Thursday, 3 September 2009

Deadline Day

The transfer window closed – sorry, SLAMMED SHUT – yesterday afternoon to the usual hysterical Sky Sports News/BBC Online fanfare. It’s something I and probably everyone who reads this look forward to at the end of August and January as it offers an opportunity for some genuinely exciting breaking football news. This time last year was the prime example with the incredible one-day takeover of Manchester City by Sheikh Mansour bin Zayed Al Nahyan and the audacious snatching of £32m Robinho from under the noses of a bewildered Chelsea – the taste of their own medicine predictably bitter.

The day’s narrative can unfold thrillingly, with Sky reporters at every ground studying the occupants of every car that arrives, online forums buzzing with often hilarious sightings (“My mate works in the doctor’s surgery Hull City use for their medicals and he just saw Sergio Aguero reading Heat in the waiting room”, “My restaurant just took a booking for a Mr. P. Kenyon and a Mr. F. Fabregas – coincidence?!”) and, presumably, footballers, sometimes, actually having meetings in Little Chefs and Airport Hiltons.

There is the other side of the coin, however. There is inevitably hype and a lot of noise made about what might happen on Deadline Day (Sky have had a countdown on screen for the last 6 weeks, as far as I can tell), but on the day itself we tend to forget that there have already been loads of deals completed, and that these have been so because they take a long time and aren’t decisions that are taken lightly by either side. What were we really expecting to happen? Cristiano Ronaldo already transferred to Real Madrid for £700 billion, Man City have already distorted the market with their huge (but actually rather sensible, for me) spending – plus all the European leagues’ windows shut the previous day on account of them not having had a bank holiday.

Could any deadline day deal really have surpassed the hugeness of Ronaldo’s, or the City saga of 2008? I doubt it, unless perhaps Harry Redknapp decided to take his current spending strategy to its ultimate conclusion and re-sign every player he’s ever previously managed including Rio Ferdinand, Shaka Hislop and Linvoy Primus.

As it was, the deadline day activity was a bit of a damp squib. Having followed the ‘action’ on the BBC website from 9am til 5.30, it seemed that their reporters at least were resigned to the fact that nothing particularly massive would happen – there were rumblings at Portsmouth and Everton, as most expected – and yet still, presumably under orders, hung on to the grim hope that a real ‘marquee signing’ would take place. So was I, of course.

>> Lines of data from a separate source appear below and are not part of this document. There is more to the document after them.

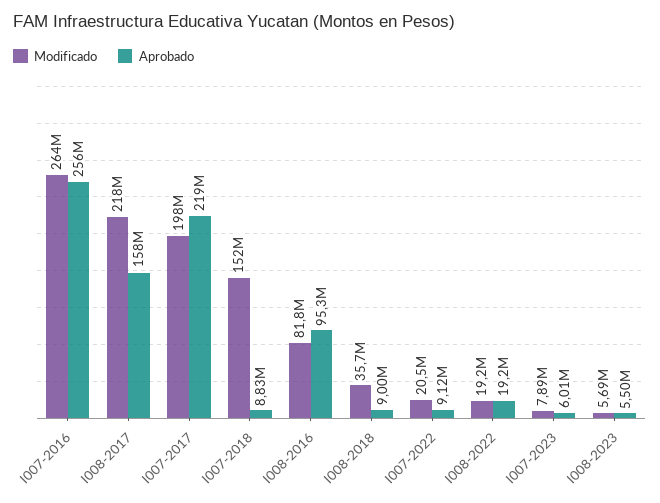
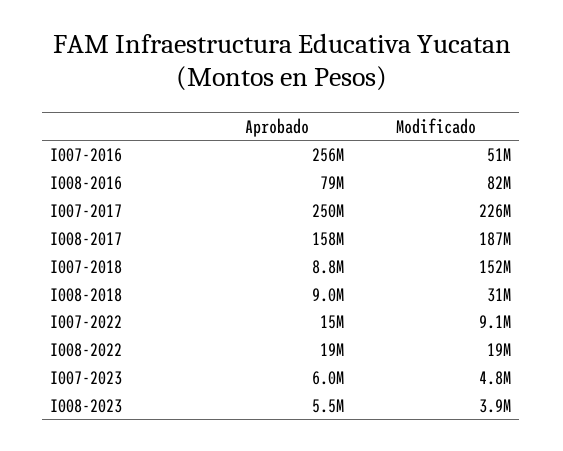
Modificado, I007-2016: 264000000 -> 51000000
Modificado, I008-2017: 218000000 -> 187000000
Modificado, I007-2017: 198000000 -> 226000000
Aprobado, I007-2017: 219000000 -> 250000000
Aprobado, I008-2016: 95300000 -> 79000000
Modificado, I008-2018: 35700000 -> 31000000
Modificado, I007-2022: 20500000 -> 9100000
Aprobado, I007-2022: 9120000 -> 15000000
Modificado, I007-2023: 7890000 -> 4800000
Modificado, I008-2023: 5690000 -> 3900000

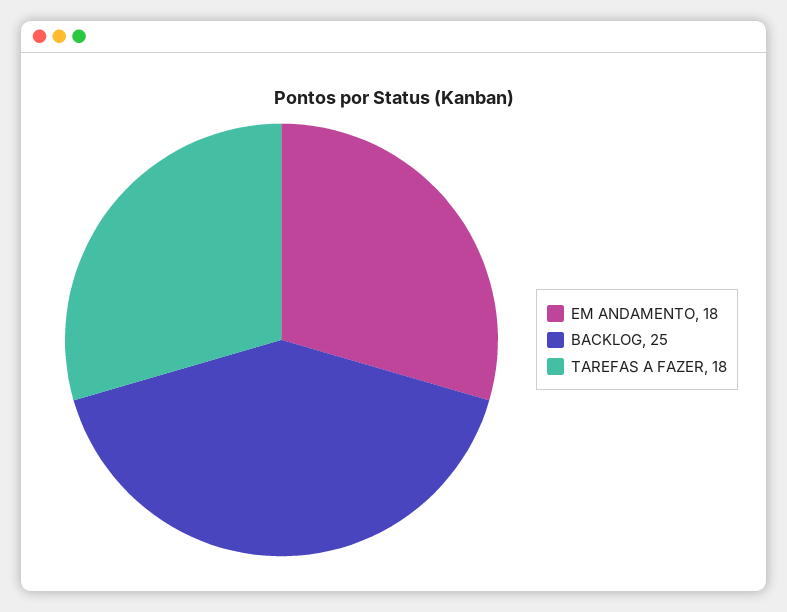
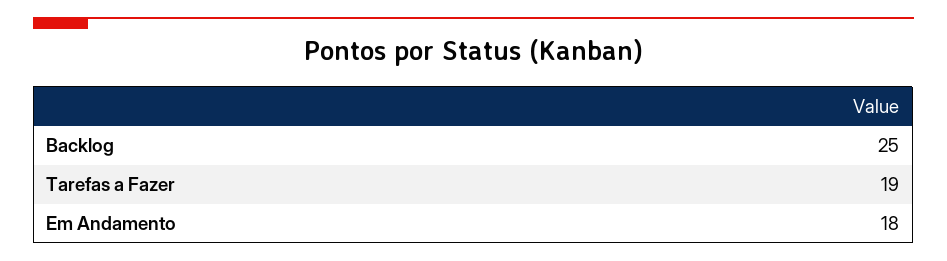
TAREFAS A FAZER: 18 -> 19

Is this all that the window exists for? It’s hard to be sure that it’s of much further use. I read Gordon Strachan’s column in FourFourTwo this week and he suggests that while the window unsettles footballers and stresses out managers – albeit exciting the fans – it does in fact mean that when the window is shut players tend to focus on the job at hand (knowing they can’t go anywhere) and teams with a bit of money are less able to gain an unfair advantage by replacing injured players whenever they like.

Personally, I suppose I like knowing that the squads are as they will be for at least half the season now, making it far easier to analyse how teams will perform in the coming season, but I still find the idea of people just ‘not being allowed’ to change jobs whenever they like very strange and even slightly troubling – it couldn’t happen in any other industry, could it? (Of course, this could be said for a lot about the world of football).

This period, now that the window is shut until January and we’ve seen a few games played and teams start to take shape, is the only sensible time to start making any sort of tentative predictions. So I might make a couple.

As I’ve mentioned before, for me the most significant transfers of the summer have been, of course, Ronaldo and Xabi Alonso to Real Madrid – not because of the possible impact of the six-year-old’s Panini sticker fantasy team Madrid are assembling (again), but because of the effect on the teams they’ve left behind.

I predicted in an earlier blog that United would struggle without Ronaldo – for goals at least – but what seems to be happening, happily for them, is that Rooney is looking to be the man to step up his game from last season and prove to be the truly match-winning player we know he is capable of being. I also think that Owen will score lots more goals for them – finally getting the service in front of goal he’s been praying for for years.

Liverpool, on the other hand, have blown it in my opinion. This Aquilani chap is going to have an awful lot of pressure on him when he returns from injury – as the hole blown in the midfield at Anfield by Alonso’s departure looks pretty nasty. Sure, they won against Bolton at the weekend but they could very, very easily have lost – a rather harsh red card swinging things in their favour. Unless Aquilani really does turn out to be something special, and slot in with Gerrard and Torres nicely, you’d have to be mad to back them for the title this season – right now at least.

As far as the other ‘Big Four’ clubs go, Chelsea are looking great at the moment, the only caveat to their 100% start being that they haven’t really been tested. Hull, Sunderland, Fulham, Burnley – these are all clubs you’d expect the Blues to take three points from. The fact that they have, comfortably, makes them my favourites at the moment, however. I feel similarly about Arsenal – but as always their relative youth, fragility and susceptibility to injury makes them hard to back over a whole season. Time, and stamina, will tell on all fronts.